You see the problem.
The way the United States has traditionally solved this problem is to wrap such efforts in a tight system of checks and balances. Even the most secretive programs require authorization and oversight from the courts and the Congress. The truly scary breaches have come when the executive branch tries to slip those bonds, as when President Franklin D. Roosevelt authorized wiretaps that both Congress and the Supreme Court had outlawed, or when President Richard Nixon used the intelligence services to carry out political vendettas.
Checks and balances
The Obama administration has long taken pride in enmeshing its national security efforts in that system of checks and balances. That, they feel, is where they made good on their promise to rein in the security state built by President George W. Bush. Their efforts appear to have worked, too: The revelations about the extent of the National Security Agency’s surveillance have not come as a surprise to the intelligence committees, or to the FISA courts. There are no allegations that the executive branch went rogue.
“We have all these examples where the system of checks and balances was violated,” says presidential historian Michael Beschloss. “I don’t think we’ve had evidence yet that what the administration has done is in that category.”
But few seem comforted by the checks and balances wrapped around the NSA’s activities. A recent Post/ABC News poll shows that 58 percent support the NSA’s intelligence gathering. But 65 percent support Congress holding public hearings on the program. And 48 percent — a plurality — oppose charging Edward Snowden with a crime for revealing the programs. The American people, in other words, support the NSA’s secret programs — they just don’t like the secret part.
“Here’s the honest conversation we need to have as a country,” says Tommy Vietor, who served as National Security Council spokesman for President Obama. “Human beings are running these programs and collecting the intelligence. Anything they do will be imperfect. But take the metadata. It goes into a black box. You need permission to access it. It’s overseen by Congress and the courts. If none of those checks are enough for you, we have bigger problems, because that goes to a complete lack of trust in institutions.”
But a complete lack of trust in political institutions is exactly what we have. In 1958, more than 70 percent of Americans said they trusted the government. Today, that number hovers in the mid-20s. Similarly, a January Gallup poll found that only 36 percent of Americans have faith in the presidency, and only 10 percent trust Congress.
The other problem is that Congress doesn’t quite work like Congress, and the courts don’t quite work like the courts, when it comes to exercising oversight over intelligence programs. “Traditional forms of oversight function by producing transparency,” says Michael Leitner, who served as director of the United States National Counterterrorism Center under both Bush and Obama. “You can’t have that same transparency in national security.”

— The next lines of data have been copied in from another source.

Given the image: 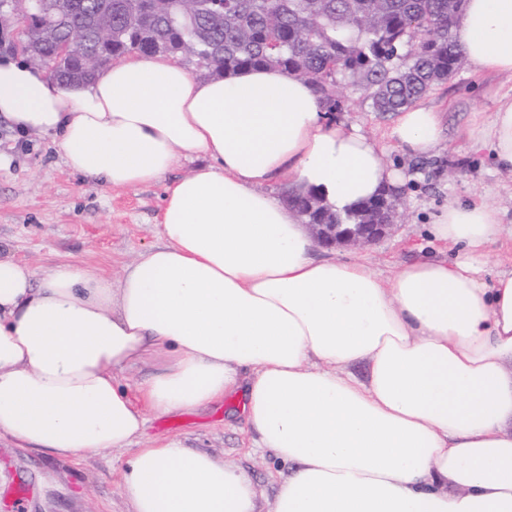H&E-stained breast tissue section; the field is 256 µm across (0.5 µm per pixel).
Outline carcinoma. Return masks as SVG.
Segmentation results:
<instances>
[{
	"label": "carcinoma",
	"instance_id": "obj_1",
	"mask_svg": "<svg viewBox=\"0 0 512 512\" xmlns=\"http://www.w3.org/2000/svg\"><path fill=\"white\" fill-rule=\"evenodd\" d=\"M465 0H43L7 48L63 85L89 82L127 53L193 59L207 77L273 67L311 85L324 108L343 109L350 81L374 112L396 113L448 81L467 60L455 28ZM299 203L304 223H401L403 211L342 215Z\"/></svg>",
	"mask_w": 512,
	"mask_h": 512
}]
</instances>
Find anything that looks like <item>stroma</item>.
Wrapping results in <instances>:
<instances>
[{
  "label": "stroma",
  "mask_w": 512,
  "mask_h": 512,
  "mask_svg": "<svg viewBox=\"0 0 512 512\" xmlns=\"http://www.w3.org/2000/svg\"><path fill=\"white\" fill-rule=\"evenodd\" d=\"M512 94V74H474L464 68L433 87L422 101L445 115V130L433 152L412 157L391 150L389 160L411 179L405 188L406 218L377 244L344 248L348 258L363 257L383 275L415 257L429 244L427 223L448 198L486 201L499 206L506 230H512V170L499 167L489 150L471 149L466 131L488 121L498 99ZM345 109L338 118L383 139L391 116L372 111L356 87L343 88ZM0 153L9 156L0 169V254L47 274L74 263L98 274L116 276L147 247L158 244L157 217L167 181L189 175L195 164L180 161L166 181L134 189H116L72 173L51 137L27 136L16 142L0 118ZM242 400L228 395L207 407L149 416V439L178 436L187 445L251 473L260 512H269L284 466L253 444L239 412ZM134 448L62 457L35 451L10 438L0 439V512H13L10 493L29 487L34 495L26 512H130L121 475Z\"/></svg>",
  "instance_id": "35a3bbf8"
}]
</instances>
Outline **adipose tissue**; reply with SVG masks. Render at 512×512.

Take Congress. Typically, oversight is exercised in public hearings, where legislators can call any witnesses they want. The transparency leads to accountability, as the American people and the media and interest groups and all the various other players in the political system can hear what’s going on and organize around it. But transparency is exactly what the intelligence committees must avoid.
In order to maintain the secrecy of the programs they’re learning about, they too need to operate in secret. They hear only from the government. They can’t call outside witnesses. They can’t even tell their staff what they’ve learned. Jen Hoelzer, who served as communications director to Sen. Ron Wyden, recalls the Kafkaesque experience of trying to help her boss communicate the dangers of an NSA program he couldn’t tell her about. “It’s like minesweeper,” she says. “You just have to ask questions to try to get the outlines of what they’re not telling you.”
The judicial system has also constructed a parallel, secretive structure to conduct intelligence oversight. The venue there is the Foreign Intelligence Surveillance Courts. The Chief Justice of the Supreme Court appoints 11 judges to non-renewable, seven-year terms (currently, all judges of these courts have been appointed by Chief Justice John Roberts). The proceedings are secret. The only lawyers to appear are from the government.
“These judges are not a cross section of the judiciary,” says Elizabeth Goitein, co-director of the Brennan Center for Justice’s Liberty and National Security Program. “There is no one representing the other side. There’s not even a mechanism for appeal if the courts get it wrong. And every court gets it wrong, even when they hear both sides.”
The secrecy doesn't just undermine transparency. It also undermines the independence necessary for aggressive oversight. "Like any other group that meets in secret behind closed doors with only one constituency appearing before them," says Goitein, "they’re subject to capture and bias."
Some defenders of the programs believe that more transparency is possible, and even desirable. “There is value to having some greater transparency here,” says Leiter. “You could have some greater transparency from the FISA court. It ought to be more clear what they’re working on, how many requests they’re getting, and how many they’re rejecting. I’d like to see greater transparency from the President’s Civil Liberties Oversight Board. I’d like to see it from the intelligence committees. They could talk in broader terms of the oversight they’re doing. That kind of transparency would be useful.”
But those changes are modest. They almost have to be. At a fundamental level, the tension between keeping secrets and enforcing democratic accountability can’t be resolved. Ultimately, the government has to ask the public to trust that they won’t misuse their power — a task that’s far harder today, when the public has so little confidence in the government to begin with.